▶ DATA SUPPLIED

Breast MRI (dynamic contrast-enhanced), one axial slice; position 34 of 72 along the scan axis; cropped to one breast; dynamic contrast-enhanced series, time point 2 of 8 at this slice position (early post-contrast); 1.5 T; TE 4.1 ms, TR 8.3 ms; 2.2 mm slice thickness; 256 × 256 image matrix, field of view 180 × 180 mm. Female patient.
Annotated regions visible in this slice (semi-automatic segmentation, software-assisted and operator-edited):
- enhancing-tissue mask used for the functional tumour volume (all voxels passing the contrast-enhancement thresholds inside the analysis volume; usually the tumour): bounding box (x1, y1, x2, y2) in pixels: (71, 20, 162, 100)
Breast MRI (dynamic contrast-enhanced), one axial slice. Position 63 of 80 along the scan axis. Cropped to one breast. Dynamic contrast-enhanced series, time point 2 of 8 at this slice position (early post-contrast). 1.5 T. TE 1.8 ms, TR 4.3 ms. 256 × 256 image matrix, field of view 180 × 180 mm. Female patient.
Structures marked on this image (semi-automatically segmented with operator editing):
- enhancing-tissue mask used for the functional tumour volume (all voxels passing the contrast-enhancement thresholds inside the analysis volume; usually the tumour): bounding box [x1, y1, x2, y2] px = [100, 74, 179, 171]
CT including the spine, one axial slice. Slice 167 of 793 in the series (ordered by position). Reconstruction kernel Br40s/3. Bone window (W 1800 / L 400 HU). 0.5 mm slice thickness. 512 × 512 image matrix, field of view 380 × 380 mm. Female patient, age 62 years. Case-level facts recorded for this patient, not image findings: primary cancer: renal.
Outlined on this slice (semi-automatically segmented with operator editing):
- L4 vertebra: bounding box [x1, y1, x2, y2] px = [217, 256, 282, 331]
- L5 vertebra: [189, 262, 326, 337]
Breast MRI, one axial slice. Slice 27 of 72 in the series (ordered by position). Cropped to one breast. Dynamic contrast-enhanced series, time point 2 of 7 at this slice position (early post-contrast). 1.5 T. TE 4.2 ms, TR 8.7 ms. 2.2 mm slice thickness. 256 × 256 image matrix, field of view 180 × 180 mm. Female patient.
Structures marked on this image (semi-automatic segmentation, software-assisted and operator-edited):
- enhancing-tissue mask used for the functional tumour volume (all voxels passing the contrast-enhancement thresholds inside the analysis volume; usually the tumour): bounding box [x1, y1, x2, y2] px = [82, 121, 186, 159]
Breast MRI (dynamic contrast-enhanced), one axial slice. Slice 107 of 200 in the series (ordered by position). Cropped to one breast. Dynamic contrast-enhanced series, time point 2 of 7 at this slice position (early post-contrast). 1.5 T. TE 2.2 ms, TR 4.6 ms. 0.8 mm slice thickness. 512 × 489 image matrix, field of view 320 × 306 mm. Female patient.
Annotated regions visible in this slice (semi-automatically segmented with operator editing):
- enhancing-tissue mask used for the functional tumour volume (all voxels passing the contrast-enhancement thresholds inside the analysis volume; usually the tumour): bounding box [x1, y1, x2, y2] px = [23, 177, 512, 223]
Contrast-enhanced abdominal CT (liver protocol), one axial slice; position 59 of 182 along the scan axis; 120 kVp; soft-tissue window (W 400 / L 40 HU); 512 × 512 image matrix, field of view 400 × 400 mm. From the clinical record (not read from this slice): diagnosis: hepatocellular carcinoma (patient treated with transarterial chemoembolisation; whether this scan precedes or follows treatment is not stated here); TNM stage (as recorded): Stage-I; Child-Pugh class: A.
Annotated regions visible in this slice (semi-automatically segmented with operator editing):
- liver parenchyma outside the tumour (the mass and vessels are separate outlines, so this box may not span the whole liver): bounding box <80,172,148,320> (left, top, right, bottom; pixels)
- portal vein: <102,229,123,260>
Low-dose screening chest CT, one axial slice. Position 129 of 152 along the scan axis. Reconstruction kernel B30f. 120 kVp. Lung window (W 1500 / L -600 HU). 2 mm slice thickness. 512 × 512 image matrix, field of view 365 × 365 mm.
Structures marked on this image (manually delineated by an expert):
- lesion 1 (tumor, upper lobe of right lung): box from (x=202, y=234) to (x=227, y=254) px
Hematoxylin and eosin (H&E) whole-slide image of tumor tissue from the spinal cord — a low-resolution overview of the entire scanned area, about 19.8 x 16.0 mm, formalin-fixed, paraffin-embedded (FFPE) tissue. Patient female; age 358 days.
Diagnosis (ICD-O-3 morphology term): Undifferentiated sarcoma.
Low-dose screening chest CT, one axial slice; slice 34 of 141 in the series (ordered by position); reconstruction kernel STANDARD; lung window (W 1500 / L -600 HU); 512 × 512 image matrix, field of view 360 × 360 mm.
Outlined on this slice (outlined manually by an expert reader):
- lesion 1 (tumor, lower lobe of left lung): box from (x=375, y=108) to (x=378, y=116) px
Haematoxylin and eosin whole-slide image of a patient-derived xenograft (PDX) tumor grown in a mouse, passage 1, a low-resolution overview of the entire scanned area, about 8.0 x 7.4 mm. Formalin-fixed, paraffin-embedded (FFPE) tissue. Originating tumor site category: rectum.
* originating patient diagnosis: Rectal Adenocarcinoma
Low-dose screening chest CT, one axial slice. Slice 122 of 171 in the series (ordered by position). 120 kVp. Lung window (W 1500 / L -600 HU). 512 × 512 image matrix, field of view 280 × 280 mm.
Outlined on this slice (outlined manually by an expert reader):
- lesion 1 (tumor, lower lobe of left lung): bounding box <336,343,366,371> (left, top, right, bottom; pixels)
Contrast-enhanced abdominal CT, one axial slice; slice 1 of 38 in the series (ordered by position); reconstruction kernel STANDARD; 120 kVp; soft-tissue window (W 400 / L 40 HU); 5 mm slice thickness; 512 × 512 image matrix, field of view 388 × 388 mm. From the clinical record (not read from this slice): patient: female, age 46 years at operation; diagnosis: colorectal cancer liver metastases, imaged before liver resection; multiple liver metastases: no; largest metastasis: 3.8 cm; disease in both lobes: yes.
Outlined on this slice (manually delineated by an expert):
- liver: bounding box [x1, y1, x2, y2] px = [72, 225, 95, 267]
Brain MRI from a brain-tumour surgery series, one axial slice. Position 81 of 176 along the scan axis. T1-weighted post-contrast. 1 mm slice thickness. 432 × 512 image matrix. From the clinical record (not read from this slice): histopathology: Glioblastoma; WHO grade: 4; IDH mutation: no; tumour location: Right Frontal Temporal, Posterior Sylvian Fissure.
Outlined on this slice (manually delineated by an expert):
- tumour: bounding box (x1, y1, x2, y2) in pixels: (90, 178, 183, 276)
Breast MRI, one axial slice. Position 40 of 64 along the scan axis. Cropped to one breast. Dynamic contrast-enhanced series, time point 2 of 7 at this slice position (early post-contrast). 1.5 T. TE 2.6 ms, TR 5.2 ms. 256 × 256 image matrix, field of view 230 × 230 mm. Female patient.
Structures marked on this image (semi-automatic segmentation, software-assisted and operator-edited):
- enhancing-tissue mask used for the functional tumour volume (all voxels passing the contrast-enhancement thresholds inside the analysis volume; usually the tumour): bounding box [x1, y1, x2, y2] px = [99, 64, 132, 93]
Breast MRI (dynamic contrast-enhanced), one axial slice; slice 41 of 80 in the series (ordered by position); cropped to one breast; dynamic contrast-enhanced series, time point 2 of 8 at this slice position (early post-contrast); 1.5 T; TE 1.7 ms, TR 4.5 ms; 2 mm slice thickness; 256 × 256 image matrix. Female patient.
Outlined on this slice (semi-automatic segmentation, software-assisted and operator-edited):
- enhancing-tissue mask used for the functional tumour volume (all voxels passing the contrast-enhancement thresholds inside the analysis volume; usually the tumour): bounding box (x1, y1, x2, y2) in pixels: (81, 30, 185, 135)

▶ PROBLEM
Reproduce every single entry above exactly.

▶ TASK ANSWER
Breast MRI (dynamic contrast-enhanced), one axial slice; position 34 of 72 along the scan axis; cropped to one breast; dynamic contrast-enhanced series, time point 2 of 8 at this slice position (early post-contrast); 1.5 T; TE 4.1 ms, TR 8.3 ms; 2.2 mm slice thickness; 256 × 256 image matrix, field of view 180 × 180 mm. Female patient.
Annotated regions visible in this slice (semi-automatic segmentation, software-assisted and operator-edited):
- enhancing-tissue mask used for the functional tumour volume (all voxels passing the contrast-enhancement thresholds inside the analysis volume; usually the tumour): bounding box (x1, y1, x2, y2) in pixels: (71, 20, 162, 100)
Breast MRI (dynamic contrast-enhanced), one axial slice. Position 63 of 80 along the scan axis. Cropped to one breast. Dynamic contrast-enhanced series, time point 2 of 8 at this slice position (early post-contrast). 1.5 T. TE 1.8 ms, TR 4.3 ms. 256 × 256 image matrix, field of view 180 × 180 mm. Female patient.
Structures marked on this image (semi-automatically segmented with operator editing):
- enhancing-tissue mask used for the functional tumour volume (all voxels passing the contrast-enhancement thresholds inside the analysis volume; usually the tumour): bounding box [x1, y1, x2, y2] px = [100, 74, 179, 171]
CT including the spine, one axial slice. Slice 167 of 793 in the series (ordered by position). Reconstruction kernel Br40s/3. Bone window (W 1800 / L 400 HU). 0.5 mm slice thickness. 512 × 512 image matrix, field of view 380 × 380 mm. Female patient, age 62 years. Case-level facts recorded for this patient, not image findings: primary cancer: renal.
Outlined on this slice (semi-automatically segmented with operator editing):
- L4 vertebra: bounding box [x1, y1, x2, y2] px = [217, 256, 282, 331]
- L5 vertebra: [189, 262, 326, 337]
Breast MRI, one axial slice. Slice 27 of 72 in the series (ordered by position). Cropped to one breast. Dynamic contrast-enhanced series, time point 2 of 7 at this slice position (early post-contrast). 1.5 T. TE 4.2 ms, TR 8.7 ms. 2.2 mm slice thickness. 256 × 256 image matrix, field of view 180 × 180 mm. Female patient.
Structures marked on this image (semi-automatic segmentation, software-assisted and operator-edited):
- enhancing-tissue mask used for the functional tumour volume (all voxels passing the contrast-enhancement thresholds inside the analysis volume; usually the tumour): bounding box [x1, y1, x2, y2] px = [82, 121, 186, 159]
Breast MRI (dynamic contrast-enhanced), one axial slice. Slice 107 of 200 in the series (ordered by position). Cropped to one breast. Dynamic contrast-enhanced series, time point 2 of 7 at this slice position (early post-contrast). 1.5 T. TE 2.2 ms, TR 4.6 ms. 0.8 mm slice thickness. 512 × 489 image matrix, field of view 320 × 306 mm. Female patient.
Annotated regions visible in this slice (semi-automatically segmented with operator editing):
- enhancing-tissue mask used for the functional tumour volume (all voxels passing the contrast-enhancement thresholds inside the analysis volume; usually the tumour): bounding box [x1, y1, x2, y2] px = [23, 177, 512, 223]
Contrast-enhanced abdominal CT (liver protocol), one axial slice; position 59 of 182 along the scan axis; 120 kVp; soft-tissue window (W 400 / L 40 HU); 512 × 512 image matrix, field of view 400 × 400 mm. From the clinical record (not read from this slice): diagnosis: hepatocellular carcinoma (patient treated with transarterial chemoembolisation; whether this scan precedes or follows treatment is not stated here); TNM stage (as recorded): Stage-I; Child-Pugh class: A.
Annotated regions visible in this slice (semi-automatically segmented with operator editing):
- liver parenchyma outside the tumour (the mass and vessels are separate outlines, so this box may not span the whole liver): bounding box <80,172,148,320> (left, top, right, bottom; pixels)
- portal vein: <102,229,123,260>
Low-dose screening chest CT, one axial slice. Position 129 of 152 along the scan axis. Reconstruction kernel B30f. 120 kVp. Lung window (W 1500 / L -600 HU). 2 mm slice thickness. 512 × 512 image matrix, field of view 365 × 365 mm.
Structures marked on this image (manually delineated by an expert):
- lesion 1 (tumor, upper lobe of right lung): box from (x=202, y=234) to (x=227, y=254) px
Hematoxylin and eosin (H&E) whole-slide image of tumor tissue from the spinal cord — a low-resolution overview of the entire scanned area, about 19.8 x 16.0 mm, formalin-fixed, paraffin-embedded (FFPE) tissue. Patient female; age 358 days.
Diagnosis (ICD-O-3 morphology term): Undifferentiated sarcoma.
Low-dose screening chest CT, one axial slice; slice 34 of 141 in the series (ordered by position); reconstruction kernel STANDARD; lung window (W 1500 / L -600 HU); 512 × 512 image matrix, field of view 360 × 360 mm.
Outlined on this slice (outlined manually by an expert reader):
- lesion 1 (tumor, lower lobe of left lung): box from (x=375, y=108) to (x=378, y=116) px
Haematoxylin and eosin whole-slide image of a patient-derived xenograft (PDX) tumor grown in a mouse, passage 1, a low-resolution overview of the entire scanned area, about 8.0 x 7.4 mm. Formalin-fixed, paraffin-embedded (FFPE) tissue. Originating tumor site category: rectum.
* originating patient diagnosis: Rectal Adenocarcinoma
Low-dose screening chest CT, one axial slice. Slice 122 of 171 in the series (ordered by position). 120 kVp. Lung window (W 1500 / L -600 HU). 512 × 512 image matrix, field of view 280 × 280 mm.
Outlined on this slice (outlined manually by an expert reader):
- lesion 1 (tumor, lower lobe of left lung): bounding box <336,343,366,371> (left, top, right, bottom; pixels)
Contrast-enhanced abdominal CT, one axial slice; slice 1 of 38 in the series (ordered by position); reconstruction kernel STANDARD; 120 kVp; soft-tissue window (W 400 / L 40 HU); 5 mm slice thickness; 512 × 512 image matrix, field of view 388 × 388 mm. From the clinical record (not read from this slice): patient: female, age 46 years at operation; diagnosis: colorectal cancer liver metastases, imaged before liver resection; multiple liver metastases: no; largest metastasis: 3.8 cm; disease in both lobes: yes.
Outlined on this slice (manually delineated by an expert):
- liver: bounding box [x1, y1, x2, y2] px = [72, 225, 95, 267]
Brain MRI from a brain-tumour surgery series, one axial slice. Position 81 of 176 along the scan axis. T1-weighted post-contrast. 1 mm slice thickness. 432 × 512 image matrix. From the clinical record (not read from this slice): histopathology: Glioblastoma; WHO grade: 4; IDH mutation: no; tumour location: Right Frontal Temporal, Posterior Sylvian Fissure.
Outlined on this slice (manually delineated by an expert):
- tumour: bounding box (x1, y1, x2, y2) in pixels: (90, 178, 183, 276)
Breast MRI, one axial slice. Position 40 of 64 along the scan axis. Cropped to one breast. Dynamic contrast-enhanced series, time point 2 of 7 at this slice position (early post-contrast). 1.5 T. TE 2.6 ms, TR 5.2 ms. 256 × 256 image matrix, field of view 230 × 230 mm. Female patient.
Structures marked on this image (semi-automatic segmentation, software-assisted and operator-edited):
- enhancing-tissue mask used for the functional tumour volume (all voxels passing the contrast-enhancement thresholds inside the analysis volume; usually the tumour): bounding box [x1, y1, x2, y2] px = [99, 64, 132, 93]
Breast MRI (dynamic contrast-enhanced), one axial slice; slice 41 of 80 in the series (ordered by position); cropped to one breast; dynamic contrast-enhanced series, time point 2 of 8 at this slice position (early post-contrast); 1.5 T; TE 1.7 ms, TR 4.5 ms; 2 mm slice thickness; 256 × 256 image matrix. Female patient.
Outlined on this slice (semi-automatic segmentation, software-assisted and operator-edited):
- enhancing-tissue mask used for the functional tumour volume (all voxels passing the contrast-enhancement thresholds inside the analysis volume; usually the tumour): bounding box (x1, y1, x2, y2) in pixels: (81, 30, 185, 135)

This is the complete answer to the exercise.